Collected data
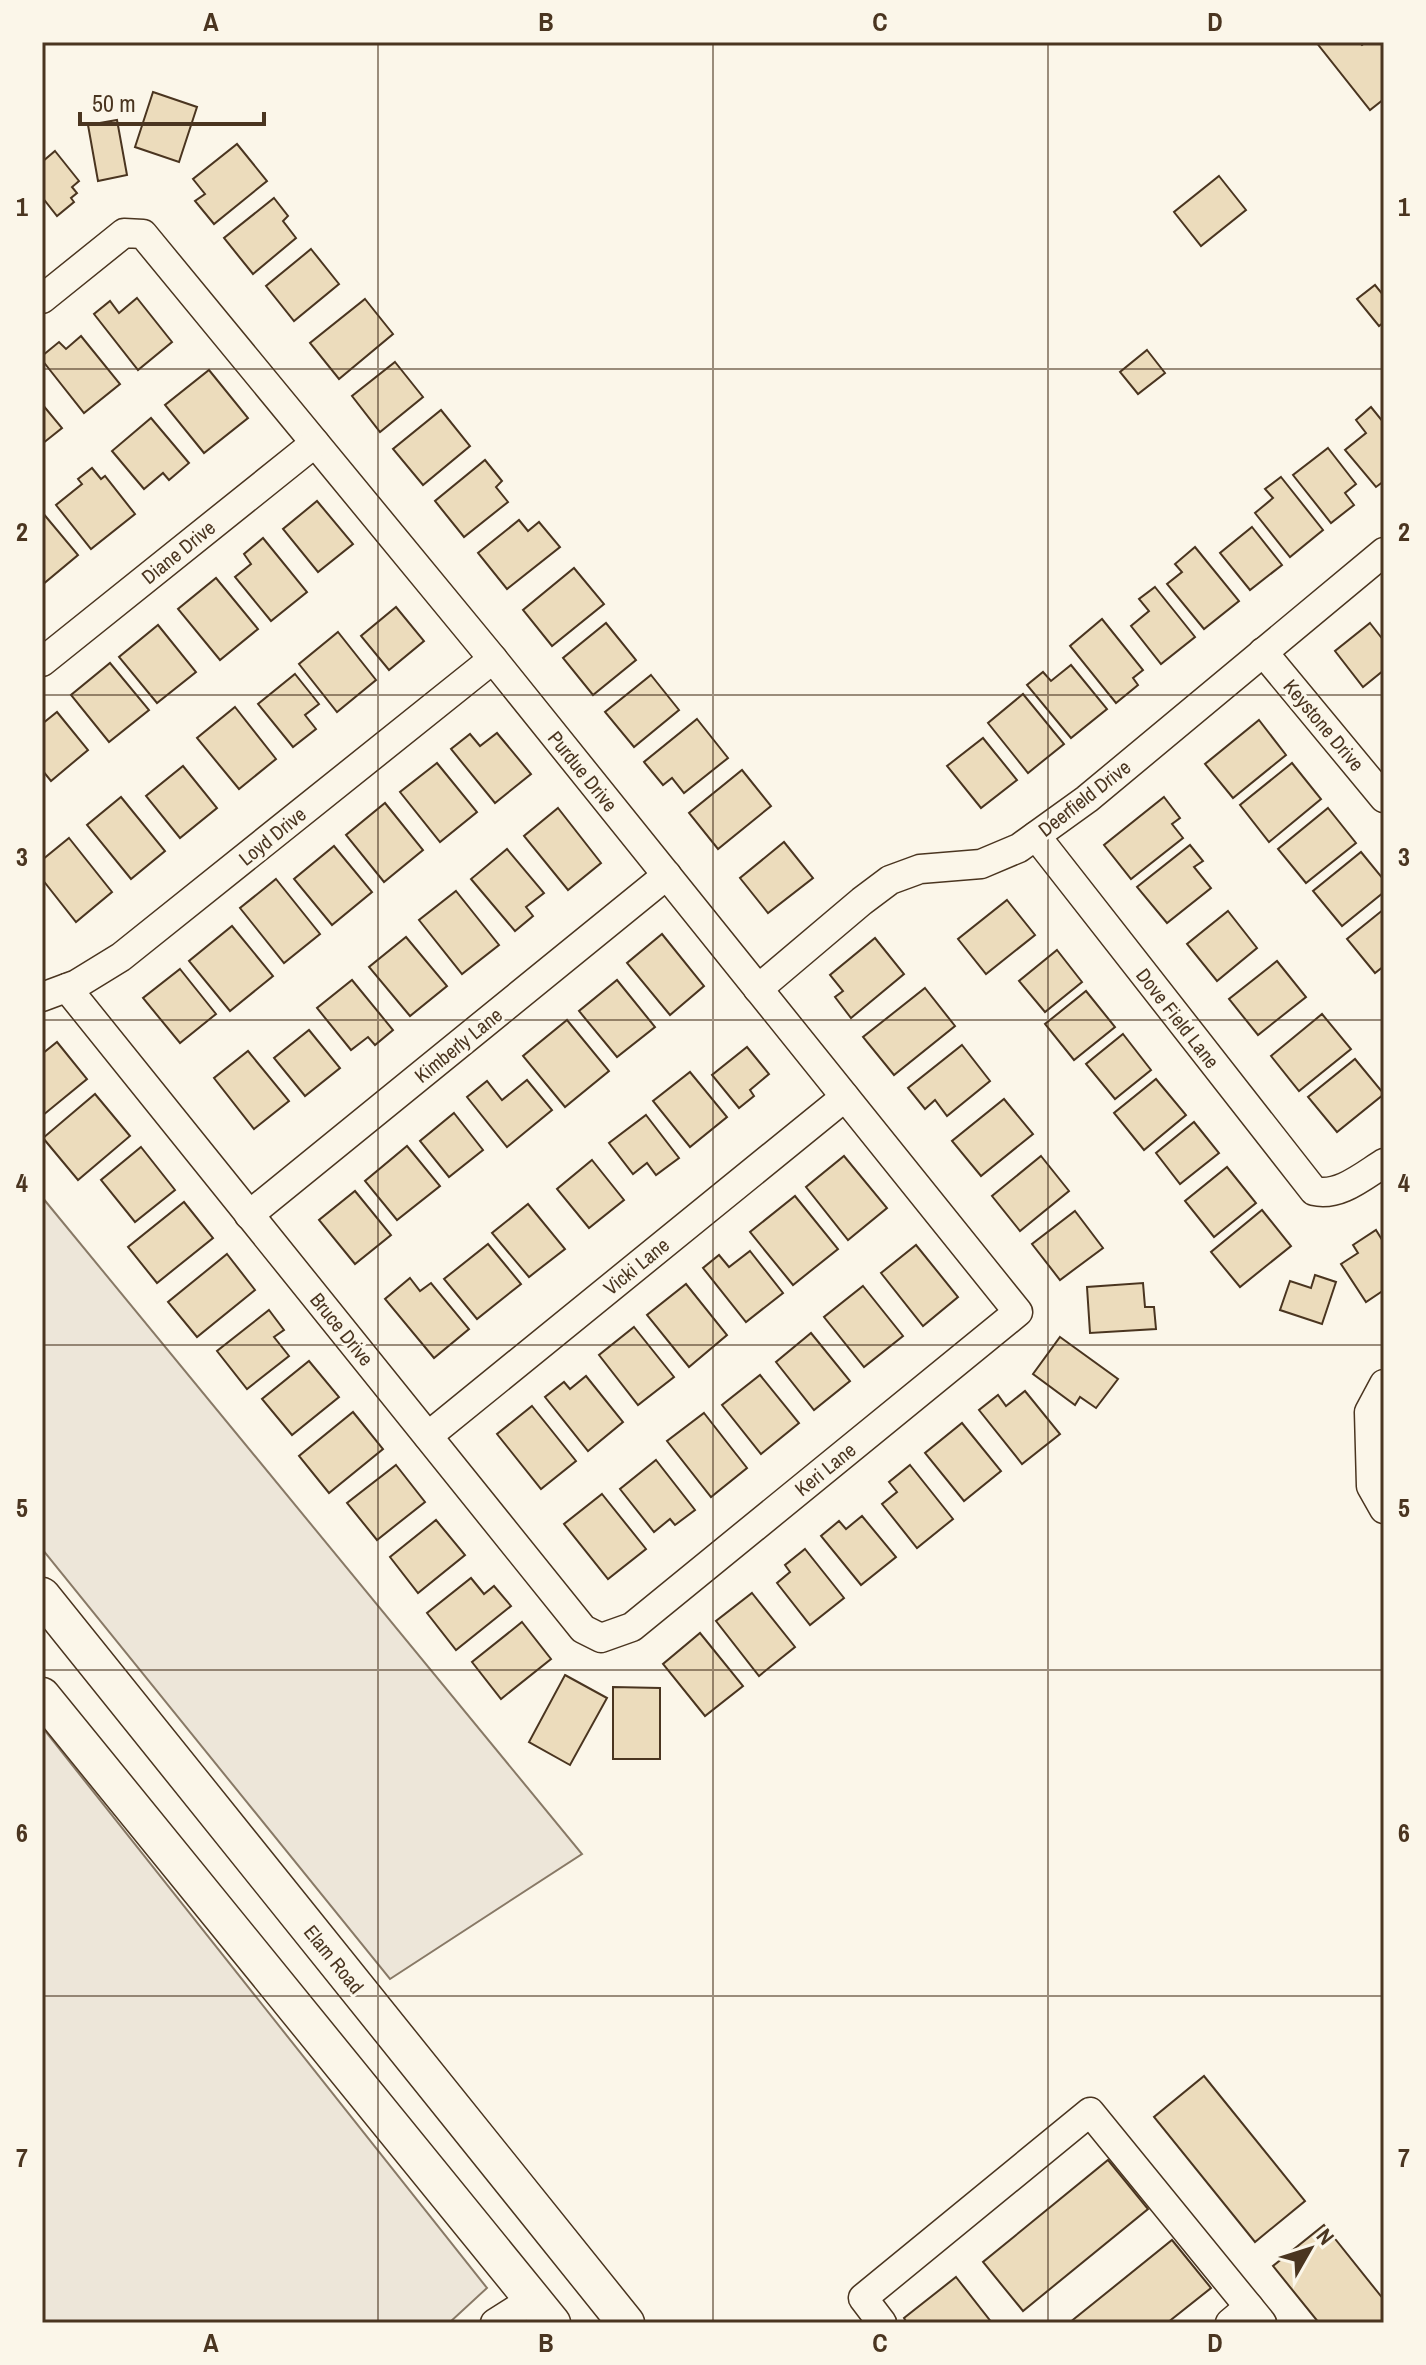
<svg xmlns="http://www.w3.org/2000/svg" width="1426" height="2365" viewBox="0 0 1426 2365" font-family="'Archivo Narrow',sans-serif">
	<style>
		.green { fill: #ede6d9; stroke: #887966; stroke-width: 2 }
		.building { fill: #ecdcbc; stroke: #4a3520; stroke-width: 2 }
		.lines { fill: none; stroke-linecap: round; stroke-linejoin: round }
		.minor-casing { stroke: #4a3520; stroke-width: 31 }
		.major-casing { stroke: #4a3520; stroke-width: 39 }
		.minor { stroke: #fbf6e9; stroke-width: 28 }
		.major { stroke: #fbf6e9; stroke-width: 36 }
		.grid { fill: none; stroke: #4a3520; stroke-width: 2; stroke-opacity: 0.55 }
		.labels { text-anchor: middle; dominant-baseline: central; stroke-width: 6; stroke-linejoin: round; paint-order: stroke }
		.street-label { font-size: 20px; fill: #4a3520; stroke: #fbf6e9 }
		.neatline { fill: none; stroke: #4a3520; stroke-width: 3 }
		.grid-label { font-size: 26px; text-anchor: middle; font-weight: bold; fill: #4a3520 }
	</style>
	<rect width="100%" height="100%" fill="#fbf6e9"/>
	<g class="green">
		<polygon points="42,1197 582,1854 390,1979 42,1549"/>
		<polygon points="42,1727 487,2288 449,2323 42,2323"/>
	</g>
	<g class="building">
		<polygon points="1316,42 1359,42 1362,45 1366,42 1384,42 1384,99 1370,110"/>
		<polygon points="153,92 197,107 179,162 135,147"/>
		<polygon points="117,120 127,175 98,181 88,125"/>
		<polygon points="237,144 267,181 214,224 195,201 205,194 193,179"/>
		<polygon points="55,151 79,181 72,187 77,193 71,198 74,202 57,216 42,197 42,162"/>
		<polygon points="1219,176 1246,210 1201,246 1174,212"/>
		<polygon points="274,198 288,216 283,221 296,238 253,274 224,238"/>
		<polygon points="311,249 339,284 294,321 266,286"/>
		<polygon points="1375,285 1384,296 1384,322 1379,326 1357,299"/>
		<polygon points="137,298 172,342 138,370 94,314 110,301 119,313"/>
		<polygon points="365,299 393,334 339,379 310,343"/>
		<polygon points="81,336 120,384 84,413 42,360 42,356 59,342 66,349"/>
		<polygon points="1147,350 1165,373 1138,394 1120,372"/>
		<polygon points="395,362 423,397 380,432 352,396"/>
		<polygon points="209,370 248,418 204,453 165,405"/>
		<polygon points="42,404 62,428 42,444"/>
		<polygon points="1371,407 1384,423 1384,481 1376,487 1345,450 1366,433 1356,420"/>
		<polygon points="441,410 470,446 423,485 393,449"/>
		<polygon points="151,418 189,463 169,480 163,473 144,489 112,451"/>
		<polygon points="1328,448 1356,484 1345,493 1354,505 1331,523 1293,475"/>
		<polygon points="485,460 502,481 496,487 508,502 464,537 435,501"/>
		<polygon points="92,468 101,479 105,476 135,514 91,549 56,505 82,484 78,479"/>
		<polygon points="1281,477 1323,530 1290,557 1255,513 1273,498 1265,489"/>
		<polygon points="317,501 353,544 318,572 283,529"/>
		<polygon points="42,512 78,555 42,585"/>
		<polygon points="519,520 528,531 539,522 560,547 507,589 478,553"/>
		<polygon points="1252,527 1282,565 1250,590 1220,553"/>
		<polygon points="263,538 307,592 271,621 235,577 251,564 244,554"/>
		<polygon points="1195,547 1239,601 1204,629 1167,584 1182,572 1175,564"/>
		<polygon points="574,568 604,604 552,646 523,610"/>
		<polygon points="216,578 258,629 220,660 178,609"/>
		<polygon points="1155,587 1195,637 1161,664 1131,626 1149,611 1139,599"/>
		<polygon points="396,607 424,641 389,670 361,636"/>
		<polygon points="1102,619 1143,670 1133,678 1138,685 1116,703 1070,646"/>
		<polygon points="606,623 636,660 593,695 563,658"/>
		<polygon points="1370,623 1384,641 1384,670 1363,687 1335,651"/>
		<polygon points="158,625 196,672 157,703 119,657"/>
		<polygon points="338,632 376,680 337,712 299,664"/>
		<polygon points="110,663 149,710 109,742 71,695"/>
		<polygon points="1071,665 1107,709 1071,738 1027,685 1043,672 1051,681"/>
		<polygon points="295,674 319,704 305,715 316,729 293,747 258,704"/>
		<polygon points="651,675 679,710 634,747 605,712"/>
		<polygon points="1023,694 1064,744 1028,773 988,723"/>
		<polygon points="235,707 276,759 239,789 197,738"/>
		<polygon points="57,712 88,750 51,781 42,770 42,724"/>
		<polygon points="697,719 728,758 684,793 672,778 663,785 644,762"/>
		<polygon points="1259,720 1286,755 1233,798 1205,764"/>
		<polygon points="497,733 531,774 495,803 451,749 470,734 480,746"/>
		<polygon points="983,738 1017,780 981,808 947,766"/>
		<polygon points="437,763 477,812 440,842 400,792"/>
		<polygon points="1292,763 1321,799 1269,842 1240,805"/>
		<polygon points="183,766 217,808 180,838 146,796"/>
		<polygon points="742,770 771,806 718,849 689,813"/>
		<polygon points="121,797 165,851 131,879 87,825"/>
		<polygon points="1164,797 1180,818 1172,824 1183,838 1131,879 1104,845"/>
		<polygon points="385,803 423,850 384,882 346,835"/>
		<polygon points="558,808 601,863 568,890 524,836"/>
		<polygon points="1328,808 1356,843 1306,883 1278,849"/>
		<polygon points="69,838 112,892 76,922 42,879 42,860"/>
		<polygon points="784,842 813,878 768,913 740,878"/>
		<polygon points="1190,845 1203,861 1194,867 1211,888 1167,923 1137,887"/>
		<polygon points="334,846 372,892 332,925 294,879"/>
		<polygon points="507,849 544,893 526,907 533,916 515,931 471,879"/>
		<polygon points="1361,852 1384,880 1384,892 1342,926 1313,891"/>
		<polygon points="276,879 320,934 284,963 240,908"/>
		<polygon points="456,891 499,945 462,974 419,920"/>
		<polygon points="1007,900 1035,935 986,974 958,939"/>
		<polygon points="1384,909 1384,966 1375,973 1347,939"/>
		<polygon points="1228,911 1257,948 1217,981 1187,944"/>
		<polygon points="232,926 273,976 230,1011 189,961"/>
		<polygon points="662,934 704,986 670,1015 627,963"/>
		<polygon points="406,937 447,986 410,1016 369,967"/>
		<polygon points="875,938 904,974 851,1018 835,997 843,991 830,975"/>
		<polygon points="1057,950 1082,982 1045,1012 1019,981"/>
		<polygon points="1277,961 1306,997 1258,1035 1229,999"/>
		<polygon points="180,969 216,1014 180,1043 143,998"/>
		<polygon points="352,980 393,1030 375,1045 368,1037 351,1050 317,1008"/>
		<polygon points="617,980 655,1027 617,1057 579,1011"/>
		<polygon points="925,988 955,1026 894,1075 863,1037"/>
		<polygon points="1086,991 1115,1027 1074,1060 1045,1024"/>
		<polygon points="1322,1014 1351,1049 1299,1091 1271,1056"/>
		<polygon points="567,1020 609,1071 565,1107 523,1056"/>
		<polygon points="309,1030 340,1068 305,1096 274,1058"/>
		<polygon points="1123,1034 1151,1070 1115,1099 1086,1064"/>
		<polygon points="57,1042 87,1079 42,1116 42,1054"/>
		<polygon points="962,1045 990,1081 947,1116 935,1100 925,1109 908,1088"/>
		<polygon points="747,1047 769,1074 750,1090 754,1096 739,1108 712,1075"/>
		<polygon points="248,1051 289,1101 254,1129 214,1078"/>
		<polygon points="1355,1059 1384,1094 1337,1132 1308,1097"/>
		<polygon points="690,1072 727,1117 690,1147 653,1101"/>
		<polygon points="1156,1079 1186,1115 1144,1150 1114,1113"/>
		<polygon points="527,1080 552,1110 507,1147 467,1097 487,1081 502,1100"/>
		<polygon points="95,1094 130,1136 78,1180 43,1138"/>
		<polygon points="1004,1099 1033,1134 981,1176 952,1141"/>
		<polygon points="454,1113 483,1150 449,1177 420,1141"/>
		<polygon points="646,1115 679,1158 656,1175 647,1163 633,1174 609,1143"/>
		<polygon points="1194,1122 1219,1153 1180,1184 1156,1153"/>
		<polygon points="407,1146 440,1186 397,1220 365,1181"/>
		<polygon points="141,1147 175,1190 135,1222 101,1180"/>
		<polygon points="844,1156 887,1208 848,1240 806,1187"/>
		<polygon points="1041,1156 1069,1191 1020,1231 992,1196"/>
		<polygon points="592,1160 624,1200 589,1228 557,1189"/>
		<polygon points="1227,1167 1256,1203 1214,1237 1185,1201"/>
		<polygon points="355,1191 391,1235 355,1264 319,1220"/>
		<polygon points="795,1196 838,1249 793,1285 750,1232"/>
		<polygon points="184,1202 213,1238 157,1283 128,1247"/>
		<polygon points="528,1204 565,1249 529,1277 492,1233"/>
		<polygon points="1262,1210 1291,1246 1240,1287 1211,1252"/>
		<polygon points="1075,1211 1103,1248 1060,1280 1032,1244"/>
		<polygon points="1376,1230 1384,1243 1384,1290 1366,1302 1341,1264 1358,1253 1353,1245"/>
		<polygon points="488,1244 521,1284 477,1319 444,1279"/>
		<polygon points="916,1245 958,1297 923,1326 881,1273"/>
		<polygon points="750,1251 783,1293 746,1322 703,1268 719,1255 729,1267"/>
		<polygon points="227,1254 255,1290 197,1337 168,1302"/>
		<polygon points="1315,1275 1336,1282 1322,1324 1280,1310 1290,1281 1311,1288"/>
		<polygon points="410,1278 420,1291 431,1283 469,1329 434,1358 385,1299"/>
		<polygon points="1143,1283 1145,1307 1154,1307 1156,1329 1090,1333 1087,1287"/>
		<polygon points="686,1284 727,1335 689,1367 647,1315"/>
		<polygon points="863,1286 903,1336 864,1367 824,1317"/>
		<polygon points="269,1310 284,1330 274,1337 289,1356 247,1389 217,1351"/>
		<polygon points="634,1327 674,1377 638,1405 599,1355"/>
		<polygon points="811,1333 850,1381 814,1410 776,1362"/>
		<polygon points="1060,1337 1118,1379 1096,1408 1080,1397 1075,1405 1033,1374"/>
		<polygon points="309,1361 339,1397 292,1435 262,1399"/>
		<polygon points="760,1375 799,1423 761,1454 722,1405"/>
		<polygon points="586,1376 623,1422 588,1451 545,1397 564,1382 570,1389"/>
		<polygon points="1025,1391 1060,1434 1022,1464 979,1410 998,1395 1006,1406"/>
		<polygon points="532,1406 576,1461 541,1489 497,1434"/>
		<polygon points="353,1412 383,1449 329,1493 299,1456"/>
		<polygon points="704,1413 747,1468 711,1497 667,1441"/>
		<polygon points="962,1423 1001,1471 964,1501 925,1453"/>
		<polygon points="656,1460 695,1510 675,1525 670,1519 654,1532 620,1489"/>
		<polygon points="396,1465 425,1502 377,1540 347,1503"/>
		<polygon points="910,1465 953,1519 917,1548 882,1504 897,1492 889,1482"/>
		<polygon points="602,1494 646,1549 608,1579 564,1524"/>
		<polygon points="862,1516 896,1557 861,1585 821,1536 839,1521 846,1529"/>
		<polygon points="436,1520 465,1555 418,1593 390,1557"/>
		<polygon points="805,1549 844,1598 810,1625 777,1583 790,1572 785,1565"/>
		<polygon points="471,1578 484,1594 494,1586 511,1606 456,1650 427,1613"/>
		<polygon points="752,1593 795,1647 759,1676 716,1621"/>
		<polygon points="522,1622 551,1659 501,1699 472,1662"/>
		<polygon points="700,1633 743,1686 705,1716 663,1664"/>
		<polygon points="565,1675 607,1698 570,1765 529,1742"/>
		<polygon points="613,1687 660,1688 660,1759 613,1759"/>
		<polygon points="1204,2076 1305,2201 1255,2242 1154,2117"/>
		<polygon points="1108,2160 1148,2209 1023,2311 983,2262"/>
		<polygon points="1324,2225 1384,2300 1384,2323 1319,2323 1273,2266"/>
		<polygon points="1172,2240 1211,2288 1167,2323 1069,2323"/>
		<polygon points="956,2277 992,2323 907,2323 904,2318"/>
	</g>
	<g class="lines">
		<g class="minor-casing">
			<g id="minor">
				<polyline points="42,299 124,233 143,234 493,659 1018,1312 632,1627 601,1638 583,1629 67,988"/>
				<polyline points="1263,652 1384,798"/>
				<polyline points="42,662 315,443"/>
				<path d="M1036 836 1314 1191C1339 1197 1363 1176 1384 1163"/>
				<polyline points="758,989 862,901 890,880 920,869 981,864 1019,848 1087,799 1384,552"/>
				<polyline points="42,997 77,984 121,957 493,659"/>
				<polyline points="249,1215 667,875"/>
				<polyline points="1384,1384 1369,1412 1371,1486 1384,1509"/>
				<polyline points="428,1436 845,1097"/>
				<polyline points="495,2323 533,2299"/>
				<polyline points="882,2323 863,2298 1090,2112 1262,2323"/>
				<polyline points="1230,2323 1249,2307"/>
			</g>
		</g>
		<g class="major-casing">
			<g id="major">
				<polyline points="42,1596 626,2323"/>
				<polyline points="42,1696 552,2323"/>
			</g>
		</g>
		<use href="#minor" class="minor"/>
		<use href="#major" class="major"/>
	</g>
	<path class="grid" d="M378 42V2323M713 42V2323M1048 42V2323M42 369H1384M42 695H1384M42 1020H1384M42 1345H1384M42 1670H1384M42 1996H1384"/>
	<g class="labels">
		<g class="street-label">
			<text transform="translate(178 552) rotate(-39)">Diane Drive</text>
			<text transform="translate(1324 725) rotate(50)">Keystone Drive</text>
			<text transform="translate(583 771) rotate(51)">Purdue Drive</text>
			<text transform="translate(1084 798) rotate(-38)">Deerfield Drive</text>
			<text transform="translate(272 836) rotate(-39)">Loyd Drive</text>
			<text transform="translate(1178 1018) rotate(52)">Dove Field Lane</text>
			<text transform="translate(458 1045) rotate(-39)">Kimberly Lane</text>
			<text transform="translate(636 1266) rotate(-39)">Vicki Lane</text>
			<text transform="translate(342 1329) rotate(51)">Bruce Drive</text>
			<text transform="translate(825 1469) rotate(-39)">Keri Lane</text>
			<text transform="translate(334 1959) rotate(51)">Elam Road</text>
		</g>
	</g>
	<rect width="1426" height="2365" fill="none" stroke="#fbf6e9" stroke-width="88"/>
	<g transform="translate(1310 2249) rotate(51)" stroke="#fbf6e9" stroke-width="6" paint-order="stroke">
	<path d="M0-6L14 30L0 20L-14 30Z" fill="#4a3520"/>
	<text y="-12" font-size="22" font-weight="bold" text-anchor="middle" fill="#4a3520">N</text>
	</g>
	<path d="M80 112v12h184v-12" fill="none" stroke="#4a3520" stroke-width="4"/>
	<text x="92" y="112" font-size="24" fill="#4a3520" stroke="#fbf6e9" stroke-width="6" paint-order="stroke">50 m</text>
	<rect x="44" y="44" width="1338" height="2277" class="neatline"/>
	<g class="grid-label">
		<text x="211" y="31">A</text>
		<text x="546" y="31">B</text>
		<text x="880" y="31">C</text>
		<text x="1215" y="31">D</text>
		<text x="22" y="216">1</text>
		<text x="1404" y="216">1</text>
		<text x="22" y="541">2</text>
		<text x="1404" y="541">2</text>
		<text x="22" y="866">3</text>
		<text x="1404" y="866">3</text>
		<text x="22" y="1192">4</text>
		<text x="1404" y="1192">4</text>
		<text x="22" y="1517">5</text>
		<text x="1404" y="1517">5</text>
		<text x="22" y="1842">6</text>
		<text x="1404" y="1842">6</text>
		<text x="22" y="2167">7</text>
		<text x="1404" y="2167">7</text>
		<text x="211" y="2352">A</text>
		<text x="546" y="2352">B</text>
		<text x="880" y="2352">C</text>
		<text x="1215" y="2352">D</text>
	</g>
</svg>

Work required: Please return every line of the records above that contains the word "lines".

Reply to the task:
		.lines { fill: none; stroke-linecap: round; stroke-linejoin: round }
	<g class="lines">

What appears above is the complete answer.